Fondée par l’empereur Constantin (d’où le nom populaire de Constantinopolis, la ville de Constantin) au IVe siècle, elle devait être, dans l’esprit de son fondateur, la seconde Rome, Néa Romè. Mais cette cité avait déjà connu un embryon d’existence plusieurs siècles auparavant : c’étaient des Doriens qui avaient créé Byzontion sur le dernier promontoire de l’Europe. ce qui nous ramène à nos Pélasges ! Et derrière l’horizon des premières montagnes d’Asie, aperçues de Byzantion se trouvait le site de la ville de Troie.

Carrefour de routes terrestres et maritimes, Byzance était, comme Rome, bâtie sur sept collines ; et l’empereur Constantin y fit édifier l’un des palais les plus grandioses du monde, disparu aujourd’hui. La superficie de ce palais couvrait 40 hectares : des églises somptueuses, éblouissantes de marbre et d’or, s’élevaient en grand nombre à l’intérieur. Elles symbolisaient la victoire du christianisme, auquel Constantin avait donné droit de cité dans tout l’empire. Et, l’empereur pensait ainsi que Byzance serait vraiment un nouvelle Rome : celle du Christ.

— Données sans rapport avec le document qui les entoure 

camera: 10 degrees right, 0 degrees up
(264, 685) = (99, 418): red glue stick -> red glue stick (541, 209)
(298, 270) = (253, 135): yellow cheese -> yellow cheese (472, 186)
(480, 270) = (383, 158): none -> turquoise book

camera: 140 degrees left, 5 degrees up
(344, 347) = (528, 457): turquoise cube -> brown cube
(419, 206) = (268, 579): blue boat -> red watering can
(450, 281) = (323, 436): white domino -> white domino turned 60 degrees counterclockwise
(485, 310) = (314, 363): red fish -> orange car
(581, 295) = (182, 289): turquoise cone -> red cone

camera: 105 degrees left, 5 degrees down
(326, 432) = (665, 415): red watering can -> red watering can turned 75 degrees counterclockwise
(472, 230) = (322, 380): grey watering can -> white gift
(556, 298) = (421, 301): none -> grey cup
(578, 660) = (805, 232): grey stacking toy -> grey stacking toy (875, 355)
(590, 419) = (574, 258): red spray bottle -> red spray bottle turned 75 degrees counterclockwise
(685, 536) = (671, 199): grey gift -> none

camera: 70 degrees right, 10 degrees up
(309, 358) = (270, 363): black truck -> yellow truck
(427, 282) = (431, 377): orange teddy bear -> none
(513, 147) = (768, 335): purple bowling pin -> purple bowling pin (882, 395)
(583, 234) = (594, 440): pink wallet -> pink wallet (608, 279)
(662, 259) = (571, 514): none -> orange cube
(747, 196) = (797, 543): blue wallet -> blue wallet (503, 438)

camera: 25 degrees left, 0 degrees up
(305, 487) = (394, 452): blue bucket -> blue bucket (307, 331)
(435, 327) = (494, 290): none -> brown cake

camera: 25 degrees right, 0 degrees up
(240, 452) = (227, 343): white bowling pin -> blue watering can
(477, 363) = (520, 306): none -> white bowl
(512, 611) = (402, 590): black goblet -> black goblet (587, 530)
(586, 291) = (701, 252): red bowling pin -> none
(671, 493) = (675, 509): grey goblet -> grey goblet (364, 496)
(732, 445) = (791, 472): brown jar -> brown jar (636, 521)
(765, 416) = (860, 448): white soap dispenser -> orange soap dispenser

Fragilité des calculs humains !

Constantinople, créée pour être la ville de la latinité en Orient deviendra une ville grecque, la ville de la civilisation hellénique… et c’est Rome, la ville de l’apôtre Pierre, qui restera la capitale du monde religieux.

A Constantinople pourtant, le latin, la langue latine, avait triomphé pendant deux siècles : il demeurait la langue de la cour et de l’administration : il restait la langue de l’armée. St Jean Chrysostome dit, au Ve siècle, qu’il est impossible de faire son chemin à Byzance si l’on ne sait pas le latin ; les soldats, même en Syrie, parlent latin et c’est en latin que les légions romaines tracèrent les inscriptions ne Egypte, sur la statue de Memnon. En plein coeur du Ve siècle, l’empereur Théodose, qui n’a jamais vécu ailleurs qu’à Constantinople, prend l’initiative d’un code de législation impériale entièrement rédigé en latin. L’empereur qui voulut refaire l’empire de Rome à partir de Byzance, Justinien, publiera naturellement son Code et les Pandesctes en latin, et même les titres et les commentaires de ces compilations ne seront pas rédigés en grec, mais en latin. Le populations grecques se donnent à elles-mêmes le titre de « Romains ».

Et cela provient d’un idée religieuse : être Hellène c’est être païen dans l’esprit de tous ; et être romain, c’est appartenir à l’orthodoxie. Cette notion demeurera vivante jusqu’au VIIe siècle et laissera des traces qui expliquent le déroulement de certains faits médiévaux, et l’accueil fait aux Croisés, à partir du XIe siècle en Orient.

Mais cette romanité byzantine, si religieuse, si fervente avait hérité du mauvais génie grec de la discussion à outrance, si bien que les hérésies déchirèrent très vite l’Etat nouveau, formé sur les assises de la foi.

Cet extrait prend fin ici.